Their house resembled a makeshift shed from the outside, and from the inside it looked much the same. The walls and floors were bare. No paint, no rugs. A wooden divider separated the kitchen from the main room where the man and his son sat with their stew dinner watching Pirates of the Caribbean on TV, getting up for seconds during commercials.

They didn’t mind the dirt and spiders in the shower. They didn’t mind waiting for the ferry when supplies ran low. Life was simple, and they were happy.

Jan. 2009


On Your Mark

It’s January and I’m sleeping in my jeans on a stranger’s floor. Well, not so much sleeping as scanning. Scanning my fiancee beside me. Scanning the floors, the walls, the furniture. By the room’s primary decor, I see that at least one member of this household is more than a fair-weather NASCAR fan.

My first trip to another hemisphere starts with a pre-flight night at a classmates’ mom’s house in Lincoln, Nebraska. My fiancee, Derek, and I are taking advantage of our university’s New Zealand trip, and since we’re from a town with no shopping mall, let alone an airport, arrangements like this are a necessity.

Beside me, Derek breathes steadily from inside his sleeping bag. Apparently he was able to ignore the musty scent of cat hair and stale cigarette smoke mingling in the carpet under our heads. The noxious smell mixes in my travel-anxious stomach with my last meal. Breakfast may not happen. And with a 12-hour trans-Pacific flight looming in the near future, I’ve come to terms with the fact that it’ll be a couple days before I get any significant sleep.

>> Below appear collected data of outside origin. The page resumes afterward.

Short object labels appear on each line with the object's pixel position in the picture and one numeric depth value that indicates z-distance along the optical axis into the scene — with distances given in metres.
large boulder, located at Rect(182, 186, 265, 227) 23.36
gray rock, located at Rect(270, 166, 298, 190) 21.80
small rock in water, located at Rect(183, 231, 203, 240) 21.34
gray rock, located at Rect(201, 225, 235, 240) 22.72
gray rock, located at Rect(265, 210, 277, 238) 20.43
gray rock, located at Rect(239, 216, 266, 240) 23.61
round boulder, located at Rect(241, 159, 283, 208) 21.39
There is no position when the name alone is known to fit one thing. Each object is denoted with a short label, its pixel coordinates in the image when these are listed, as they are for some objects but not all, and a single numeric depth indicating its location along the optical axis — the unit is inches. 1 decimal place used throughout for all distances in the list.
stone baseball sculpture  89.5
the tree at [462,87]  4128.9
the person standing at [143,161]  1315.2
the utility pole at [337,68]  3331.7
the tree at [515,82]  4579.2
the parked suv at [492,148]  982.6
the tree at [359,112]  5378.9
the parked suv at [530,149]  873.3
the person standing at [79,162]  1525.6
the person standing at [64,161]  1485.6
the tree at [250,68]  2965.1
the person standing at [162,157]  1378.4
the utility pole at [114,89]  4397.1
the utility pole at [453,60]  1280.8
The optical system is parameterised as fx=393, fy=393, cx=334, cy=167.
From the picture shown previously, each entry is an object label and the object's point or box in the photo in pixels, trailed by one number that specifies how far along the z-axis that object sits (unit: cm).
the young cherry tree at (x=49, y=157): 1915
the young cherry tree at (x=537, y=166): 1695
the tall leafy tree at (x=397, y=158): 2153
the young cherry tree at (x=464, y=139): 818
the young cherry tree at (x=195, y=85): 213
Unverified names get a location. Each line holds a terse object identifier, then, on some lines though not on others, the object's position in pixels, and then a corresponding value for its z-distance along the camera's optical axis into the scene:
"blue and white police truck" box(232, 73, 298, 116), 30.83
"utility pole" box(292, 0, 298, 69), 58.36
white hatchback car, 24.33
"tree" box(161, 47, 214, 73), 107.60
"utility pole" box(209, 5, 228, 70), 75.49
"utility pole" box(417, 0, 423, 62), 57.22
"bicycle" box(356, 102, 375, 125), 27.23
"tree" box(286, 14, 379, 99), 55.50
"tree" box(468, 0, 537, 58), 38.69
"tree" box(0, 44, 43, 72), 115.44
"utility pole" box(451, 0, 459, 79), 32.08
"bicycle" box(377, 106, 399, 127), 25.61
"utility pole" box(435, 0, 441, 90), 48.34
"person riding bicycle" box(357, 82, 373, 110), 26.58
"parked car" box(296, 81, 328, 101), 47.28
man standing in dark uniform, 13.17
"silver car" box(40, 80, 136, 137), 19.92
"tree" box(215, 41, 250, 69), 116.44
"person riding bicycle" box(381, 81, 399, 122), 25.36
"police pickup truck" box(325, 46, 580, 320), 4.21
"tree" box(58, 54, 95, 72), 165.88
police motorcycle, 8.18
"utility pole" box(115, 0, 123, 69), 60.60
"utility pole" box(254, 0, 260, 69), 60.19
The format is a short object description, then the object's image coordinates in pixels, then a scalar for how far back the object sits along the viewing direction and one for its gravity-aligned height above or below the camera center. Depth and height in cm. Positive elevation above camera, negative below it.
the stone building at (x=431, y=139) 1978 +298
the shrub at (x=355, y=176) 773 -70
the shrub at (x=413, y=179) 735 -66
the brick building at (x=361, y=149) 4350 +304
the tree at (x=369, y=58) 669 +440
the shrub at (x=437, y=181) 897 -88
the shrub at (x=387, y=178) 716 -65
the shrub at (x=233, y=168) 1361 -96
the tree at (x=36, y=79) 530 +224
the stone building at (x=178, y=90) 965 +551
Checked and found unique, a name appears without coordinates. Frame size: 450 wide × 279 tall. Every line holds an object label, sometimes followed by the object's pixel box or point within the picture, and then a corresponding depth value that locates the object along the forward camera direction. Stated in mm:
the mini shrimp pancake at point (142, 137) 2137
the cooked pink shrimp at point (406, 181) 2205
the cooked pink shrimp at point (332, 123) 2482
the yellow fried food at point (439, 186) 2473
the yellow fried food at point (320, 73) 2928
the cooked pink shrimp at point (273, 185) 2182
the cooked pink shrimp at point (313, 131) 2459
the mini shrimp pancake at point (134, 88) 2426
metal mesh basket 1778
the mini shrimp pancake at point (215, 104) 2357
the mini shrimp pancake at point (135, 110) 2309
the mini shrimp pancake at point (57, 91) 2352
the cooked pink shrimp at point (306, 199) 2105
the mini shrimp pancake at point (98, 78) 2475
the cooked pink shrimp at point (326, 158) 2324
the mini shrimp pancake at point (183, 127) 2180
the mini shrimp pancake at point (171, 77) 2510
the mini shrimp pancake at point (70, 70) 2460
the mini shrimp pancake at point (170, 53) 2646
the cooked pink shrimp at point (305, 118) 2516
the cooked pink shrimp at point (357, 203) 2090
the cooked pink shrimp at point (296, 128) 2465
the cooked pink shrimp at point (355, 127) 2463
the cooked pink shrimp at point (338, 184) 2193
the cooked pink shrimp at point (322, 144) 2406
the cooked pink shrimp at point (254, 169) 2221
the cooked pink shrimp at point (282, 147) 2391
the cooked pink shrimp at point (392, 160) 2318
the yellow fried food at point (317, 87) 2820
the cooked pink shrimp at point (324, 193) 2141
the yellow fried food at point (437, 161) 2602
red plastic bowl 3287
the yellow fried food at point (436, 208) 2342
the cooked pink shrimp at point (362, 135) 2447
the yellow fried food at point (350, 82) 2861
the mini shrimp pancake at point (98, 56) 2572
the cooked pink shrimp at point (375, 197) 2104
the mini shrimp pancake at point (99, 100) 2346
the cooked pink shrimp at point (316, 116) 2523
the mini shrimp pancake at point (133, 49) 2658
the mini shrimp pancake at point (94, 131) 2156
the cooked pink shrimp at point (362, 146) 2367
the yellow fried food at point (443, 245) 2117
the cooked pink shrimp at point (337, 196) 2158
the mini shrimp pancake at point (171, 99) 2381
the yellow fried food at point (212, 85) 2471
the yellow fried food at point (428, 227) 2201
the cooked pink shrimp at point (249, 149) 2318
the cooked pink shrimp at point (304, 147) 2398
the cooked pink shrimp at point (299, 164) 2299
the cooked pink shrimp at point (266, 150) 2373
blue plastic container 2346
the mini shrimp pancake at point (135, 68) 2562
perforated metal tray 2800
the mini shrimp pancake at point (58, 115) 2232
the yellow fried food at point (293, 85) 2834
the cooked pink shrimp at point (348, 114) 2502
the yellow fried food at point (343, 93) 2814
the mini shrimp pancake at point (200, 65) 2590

Looking up at the shadowy TV stand before me, I wonder at the variety of huddled NASCAR coffee mugs. Were they ever meant to be out of the cupboard and on display as a room’s focal point?

I turn to look at Derek, who’s separated from me only by the closed zippers of our sleeping bags. His face is relaxed and I think, This is going to be okay. This will be a trip I won’t ever forget.